For he was late.

The five troopers were already galloping through the grape-garden toward the women's apartments and the King's sleeping rooms.

Their shouts of "The King! The King! Help for the martyrs! Help for the Holy War!" dumfoundered the court muezzin, who was going late to his prayers in the Pearl Mosque; the reckless hoofs sent a squatting bronze image of a gardener, threading jasmine chaplets for his gods peacefully in the pathway, flying into a rose bush.

"The King! The King! Help! Help!"

The women woke with the cry, confused, alarmed, surprised; save one or two who, creeping to the Queen's room, found her awake, excited, calling to her maids. "Too soon!" she echoed contemptuously. "Can a good thing come too soon? Quick, woman--I must see the King at once--nay, I will go as I am if it comes to that."

"The physician Ahsan-Oolah hath arrived as usual for the dawn pulse-feeling," protested the shocked tirewoman.

"All the more need for hurry," retorted Zeenut Maihl. "Quick! Slippers and a veil! Thine will do, Fâtma; sure what makes thee decent----" She gave a spiteful laugh as she snatched it from the woman's head and passed to the door; but there she paused a second. "See if Hafzân be below. I bid her come early, so she should be. Tell her to write word to Hussan Askuri to dream as he never dreamed before! And see," her voice grew shriller, keener, "the rest of you have leave. Go! cozen every man you know, every man you meet. I care not how. Make their blood flow!
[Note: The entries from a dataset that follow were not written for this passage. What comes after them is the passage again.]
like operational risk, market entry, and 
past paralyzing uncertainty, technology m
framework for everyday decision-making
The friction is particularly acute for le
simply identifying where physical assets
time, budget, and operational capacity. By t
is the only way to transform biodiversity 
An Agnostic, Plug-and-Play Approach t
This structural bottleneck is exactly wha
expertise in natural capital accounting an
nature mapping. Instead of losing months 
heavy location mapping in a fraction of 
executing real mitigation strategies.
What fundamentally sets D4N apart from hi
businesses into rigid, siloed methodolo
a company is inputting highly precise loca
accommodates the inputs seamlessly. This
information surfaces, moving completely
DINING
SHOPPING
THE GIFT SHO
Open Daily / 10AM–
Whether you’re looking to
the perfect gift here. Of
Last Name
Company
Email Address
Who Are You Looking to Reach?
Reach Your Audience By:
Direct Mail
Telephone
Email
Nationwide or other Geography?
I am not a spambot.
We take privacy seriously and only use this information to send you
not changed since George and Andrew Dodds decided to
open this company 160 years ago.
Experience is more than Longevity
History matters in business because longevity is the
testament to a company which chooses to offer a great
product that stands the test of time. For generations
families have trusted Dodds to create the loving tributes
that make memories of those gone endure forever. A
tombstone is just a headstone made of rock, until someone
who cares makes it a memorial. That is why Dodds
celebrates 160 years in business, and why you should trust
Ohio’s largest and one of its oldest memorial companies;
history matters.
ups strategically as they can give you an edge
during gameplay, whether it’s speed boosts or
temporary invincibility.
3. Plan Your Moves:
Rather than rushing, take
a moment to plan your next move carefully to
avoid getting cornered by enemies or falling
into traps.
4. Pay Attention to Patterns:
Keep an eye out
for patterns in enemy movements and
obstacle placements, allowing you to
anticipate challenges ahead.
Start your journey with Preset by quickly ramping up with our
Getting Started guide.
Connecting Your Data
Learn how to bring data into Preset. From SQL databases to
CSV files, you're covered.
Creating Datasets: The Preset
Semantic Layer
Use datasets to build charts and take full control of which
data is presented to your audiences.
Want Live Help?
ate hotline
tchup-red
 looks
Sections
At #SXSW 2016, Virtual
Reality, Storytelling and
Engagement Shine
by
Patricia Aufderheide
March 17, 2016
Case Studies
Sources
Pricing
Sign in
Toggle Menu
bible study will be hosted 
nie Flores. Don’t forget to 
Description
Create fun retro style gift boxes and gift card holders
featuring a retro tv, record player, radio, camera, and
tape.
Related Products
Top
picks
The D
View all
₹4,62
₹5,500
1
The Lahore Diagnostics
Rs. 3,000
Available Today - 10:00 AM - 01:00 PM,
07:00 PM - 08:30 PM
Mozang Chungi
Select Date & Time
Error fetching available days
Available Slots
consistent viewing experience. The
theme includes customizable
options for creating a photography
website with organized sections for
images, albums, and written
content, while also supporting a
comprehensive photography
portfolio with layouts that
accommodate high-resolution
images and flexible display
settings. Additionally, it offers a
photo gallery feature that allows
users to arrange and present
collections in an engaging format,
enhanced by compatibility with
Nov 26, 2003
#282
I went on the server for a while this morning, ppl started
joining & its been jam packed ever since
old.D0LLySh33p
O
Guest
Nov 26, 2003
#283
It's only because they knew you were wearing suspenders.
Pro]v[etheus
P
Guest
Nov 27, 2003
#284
I care not wherefore, so that it leaps and bounds, and would spill other blood that checked it." She clenched her hands as she passed on muttering to herself. "Ah! if he were a man--if his blood were not chilled with age--if I had someone----"

She broke off into smiles; for in the anteroom she entered was, man or no man, the representative of the Great Moghul.

"Ah, Zeenut!" he cried in tones of relief. "I would have sought thee." The trembling, shrunken figure in its wadded silk dressing gown paused and gave a backward glance at Ahsan-Oolah, whose shrewd face was full of alarm.

"Believe nothing, my liege!" he protested eagerly. "These rioters are boasters. Are there not two thousand British soldiers in Meerut? Their tale is not possible. They are cowards fled from defeat; liars, hoping to be saved at your expense. The thing is impossible."